Thursday, December 27, 2012

Joy for the Miserable Ones

     I just saw the motion picture, Les Miserables, and I am compelled to write about it. It is so loaded with spiritual themes that I could spend days unpacking.
     The most obvious theme, it seems, is forgiveness and redemption. Jean Valjean served 19 years of hard labor for stealing bread (to save his family) and for repeated escape attempts. Upon his release, he is consigned to probation and must report regularly or face life imprisonment as a repeat offender. Moreover, he must carry around papers documenting that he is a "danger to society." Nobody will hire him. Nobody will help him. Nobody will give him a second chance.
     JeanValjean eventually shreds his papers and goes into hiding, only to re-emerge nine years later as a successful businessman, in fact mayor of a small town! His past, though, personified in officer Javert, never lets him rest. Once Javert becomes aware that Jean Valjean is indeed still alive, he commits his life to bringing Jean Valjean to "justice."
    When I think about this theme, I think about Paul's words in Second Corinthians 5:17: "If anyone is in Christ, there is a new creation. The old has gone; the new has come." I think about how hard it is for us to allow others (and ourselves) to live into this reality.
     Jean Valjean paid his debt to society, and then some, and yet the world would not let his "sin" go. It followed him like a ghost, robbing him of a normal life and, in fact, robbing society of his gifts for leadership! 
     We do the same thing today in the ways we label ex-convicts, for sure. A friend of mine who is involved with prison ministry puts it like this. We have all done something worthy of imprisonment at some time in our life. The only difference with ex-cons is that they were caught!
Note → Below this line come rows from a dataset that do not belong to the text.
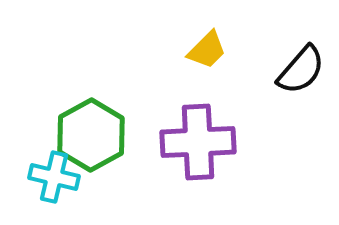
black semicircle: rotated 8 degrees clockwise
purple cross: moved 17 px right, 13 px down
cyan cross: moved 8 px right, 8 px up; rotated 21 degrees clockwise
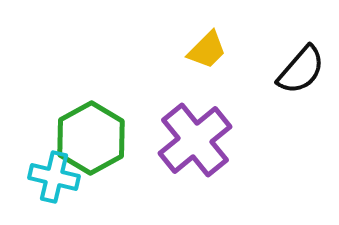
green hexagon: moved 3 px down
purple cross: moved 3 px left, 2 px up; rotated 36 degrees counterclockwise
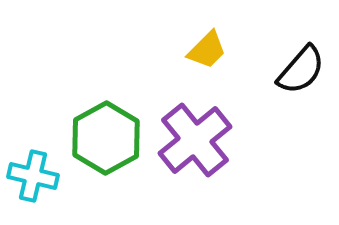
green hexagon: moved 15 px right
cyan cross: moved 21 px left, 1 px up
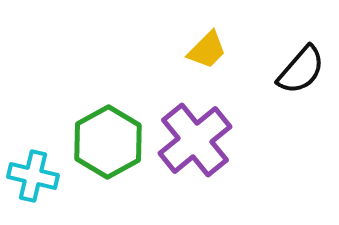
green hexagon: moved 2 px right, 4 px down
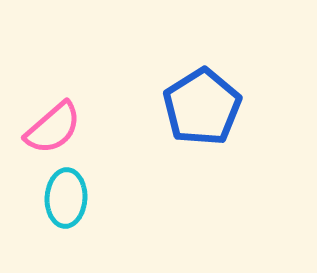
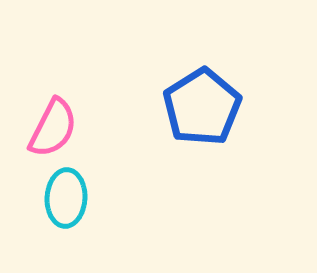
pink semicircle: rotated 22 degrees counterclockwise
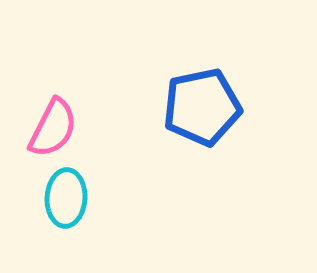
blue pentagon: rotated 20 degrees clockwise
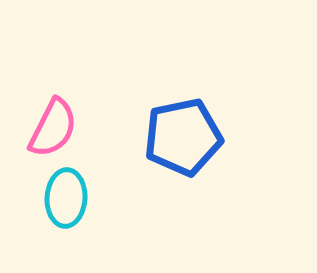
blue pentagon: moved 19 px left, 30 px down
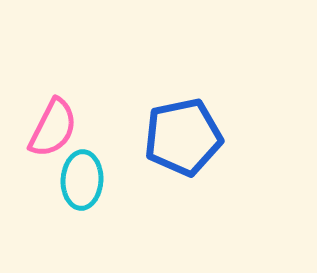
cyan ellipse: moved 16 px right, 18 px up
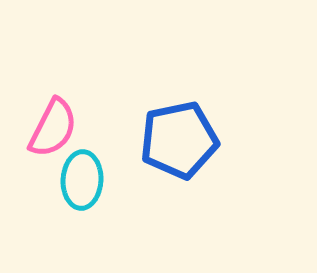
blue pentagon: moved 4 px left, 3 px down
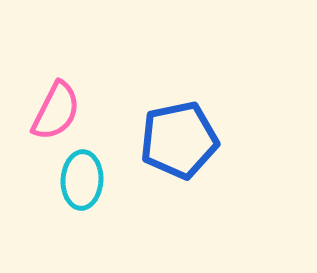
pink semicircle: moved 3 px right, 17 px up
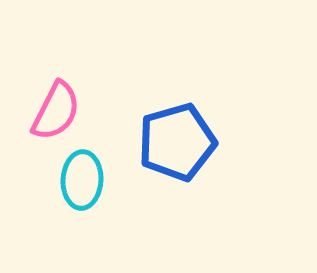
blue pentagon: moved 2 px left, 2 px down; rotated 4 degrees counterclockwise
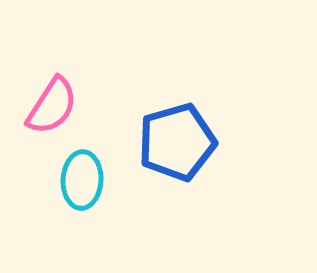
pink semicircle: moved 4 px left, 5 px up; rotated 6 degrees clockwise
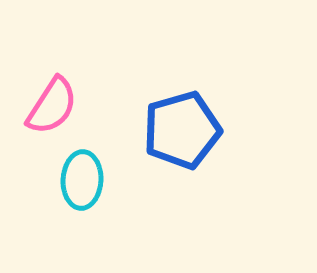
blue pentagon: moved 5 px right, 12 px up
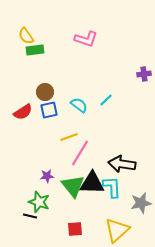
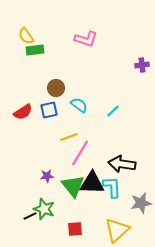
purple cross: moved 2 px left, 9 px up
brown circle: moved 11 px right, 4 px up
cyan line: moved 7 px right, 11 px down
green star: moved 5 px right, 7 px down
black line: rotated 40 degrees counterclockwise
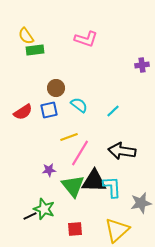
black arrow: moved 13 px up
purple star: moved 2 px right, 6 px up
black triangle: moved 2 px right, 2 px up
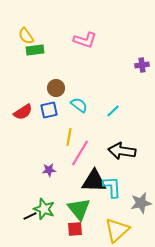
pink L-shape: moved 1 px left, 1 px down
yellow line: rotated 60 degrees counterclockwise
green triangle: moved 6 px right, 23 px down
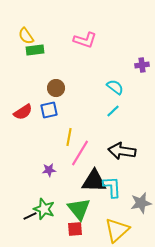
cyan semicircle: moved 36 px right, 18 px up
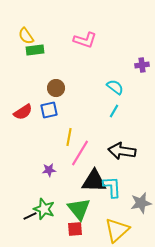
cyan line: moved 1 px right; rotated 16 degrees counterclockwise
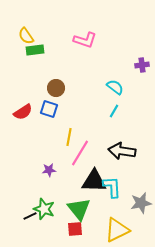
blue square: moved 1 px up; rotated 30 degrees clockwise
yellow triangle: rotated 16 degrees clockwise
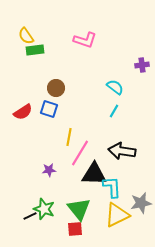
black triangle: moved 7 px up
yellow triangle: moved 15 px up
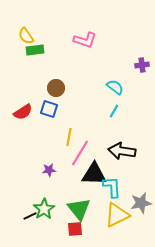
green star: rotated 20 degrees clockwise
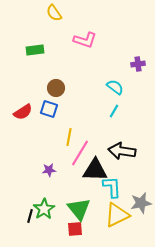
yellow semicircle: moved 28 px right, 23 px up
purple cross: moved 4 px left, 1 px up
black triangle: moved 1 px right, 4 px up
black line: rotated 48 degrees counterclockwise
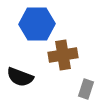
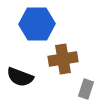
brown cross: moved 4 px down
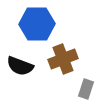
brown cross: rotated 12 degrees counterclockwise
black semicircle: moved 11 px up
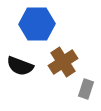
brown cross: moved 3 px down; rotated 12 degrees counterclockwise
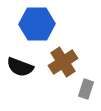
black semicircle: moved 1 px down
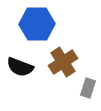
gray rectangle: moved 2 px right, 1 px up
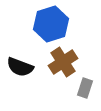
blue hexagon: moved 14 px right; rotated 16 degrees counterclockwise
gray rectangle: moved 3 px left
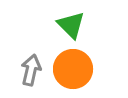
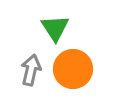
green triangle: moved 16 px left, 3 px down; rotated 12 degrees clockwise
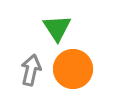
green triangle: moved 2 px right
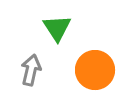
orange circle: moved 22 px right, 1 px down
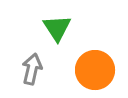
gray arrow: moved 1 px right, 1 px up
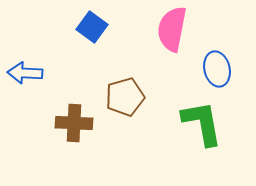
    This argument breaks down after a point, but I get the idea. We are all sinners! "There is no one righteous. No, not one!" (Romans 3:10) 
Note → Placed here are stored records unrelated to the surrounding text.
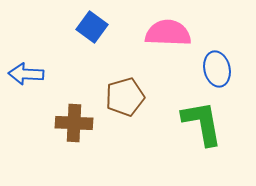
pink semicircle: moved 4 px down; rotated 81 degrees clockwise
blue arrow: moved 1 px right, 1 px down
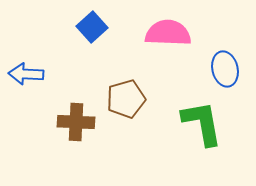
blue square: rotated 12 degrees clockwise
blue ellipse: moved 8 px right
brown pentagon: moved 1 px right, 2 px down
brown cross: moved 2 px right, 1 px up
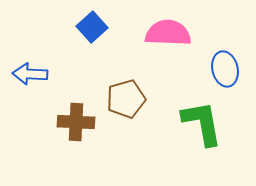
blue arrow: moved 4 px right
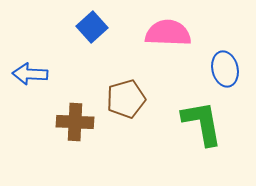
brown cross: moved 1 px left
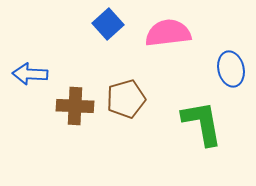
blue square: moved 16 px right, 3 px up
pink semicircle: rotated 9 degrees counterclockwise
blue ellipse: moved 6 px right
brown cross: moved 16 px up
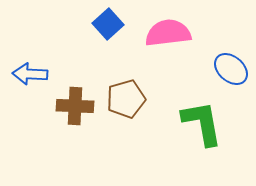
blue ellipse: rotated 36 degrees counterclockwise
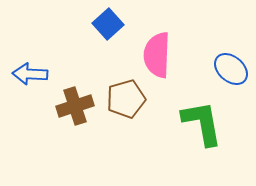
pink semicircle: moved 11 px left, 22 px down; rotated 81 degrees counterclockwise
brown cross: rotated 21 degrees counterclockwise
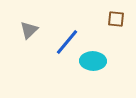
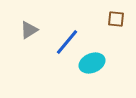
gray triangle: rotated 12 degrees clockwise
cyan ellipse: moved 1 px left, 2 px down; rotated 25 degrees counterclockwise
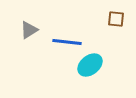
blue line: rotated 56 degrees clockwise
cyan ellipse: moved 2 px left, 2 px down; rotated 15 degrees counterclockwise
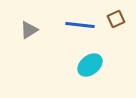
brown square: rotated 30 degrees counterclockwise
blue line: moved 13 px right, 17 px up
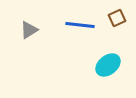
brown square: moved 1 px right, 1 px up
cyan ellipse: moved 18 px right
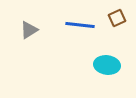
cyan ellipse: moved 1 px left; rotated 45 degrees clockwise
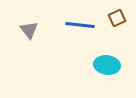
gray triangle: rotated 36 degrees counterclockwise
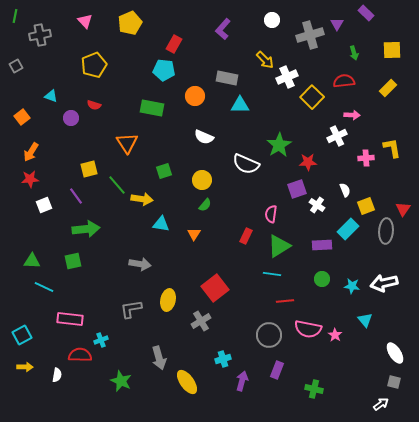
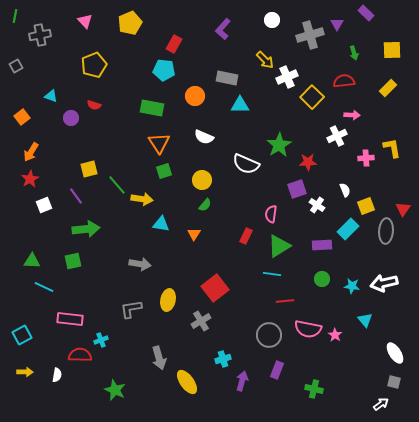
orange triangle at (127, 143): moved 32 px right
red star at (30, 179): rotated 24 degrees counterclockwise
yellow arrow at (25, 367): moved 5 px down
green star at (121, 381): moved 6 px left, 9 px down
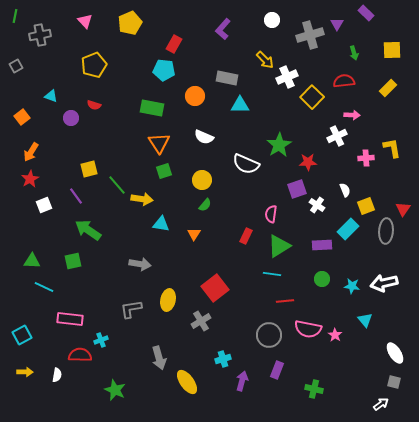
green arrow at (86, 229): moved 2 px right, 1 px down; rotated 140 degrees counterclockwise
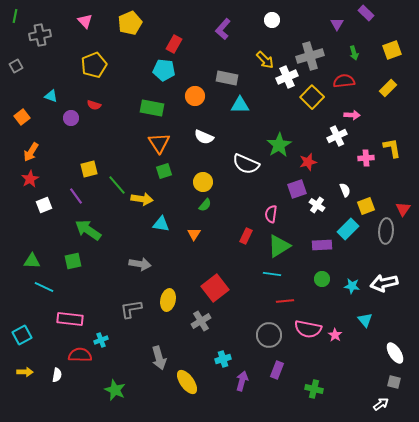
gray cross at (310, 35): moved 21 px down
yellow square at (392, 50): rotated 18 degrees counterclockwise
red star at (308, 162): rotated 12 degrees counterclockwise
yellow circle at (202, 180): moved 1 px right, 2 px down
     I am not talking about abandoning our justice system, nor am I making a judgment on its merits and deficiencies. What I am talking about is the attitudes we have toward those who have been released from "prison," whether that is the physical place with iron bars and concrete or the invisible prisons in which we have all served time.
    And sometimes, it is we who refuse to forgive ourselves for crimes/sins of the past. At some point, it is time to let it go and embrace the new creation that we are in Jesus Christ.